Give only the number of lines in the records below that contain the word "format".

[DATASET ENTRIES]
=-=-=
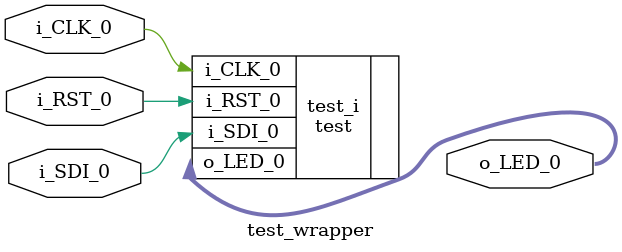
<source format=v>
`timescale 1 ps / 1 ps

module test_wrapper
   (i_CLK_0,
    i_RST_0,
    i_SDI_0,
    o_LED_0);
  input i_CLK_0;
  input i_RST_0;
  input i_SDI_0;
  output [7:0]o_LED_0;

  wire i_CLK_0;
  wire i_RST_0;
  wire i_SDI_0;
  wire [7:0]o_LED_0;

  test test_i
       (.i_CLK_0(i_CLK_0),
        .i_RST_0(i_RST_0),
        .i_SDI_0(i_SDI_0),
        .o_LED_0(o_LED_0));
endmodule

</source>
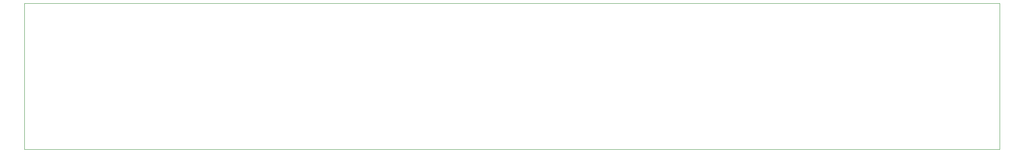
<source format=gbr>
%TF.GenerationSoftware,KiCad,Pcbnew,8.0.5-dirty*%
%TF.CreationDate,2024-11-08T09:40:45-06:00*%
%TF.ProjectId,buttonbox,62757474-6f6e-4626-9f78-2e6b69636164,rev?*%
%TF.SameCoordinates,Original*%
%TF.FileFunction,Profile,NP*%
%FSLAX46Y46*%
G04 Gerber Fmt 4.6, Leading zero omitted, Abs format (unit mm)*
G04 Created by KiCad (PCBNEW 8.0.5-dirty) date 2024-11-08 09:40:45*
%MOMM*%
%LPD*%
G01*
G04 APERTURE LIST*
%TA.AperFunction,Profile*%
%ADD10C,0.050000*%
%TD*%
G04 APERTURE END LIST*
D10*
X47500000Y-74500000D02*
X247500000Y-74500000D01*
X247500000Y-104500000D01*
X47500000Y-104500000D01*
X47500000Y-74500000D01*
M02*

</source>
=-=-=
[WRITTEN RESPONSE]
3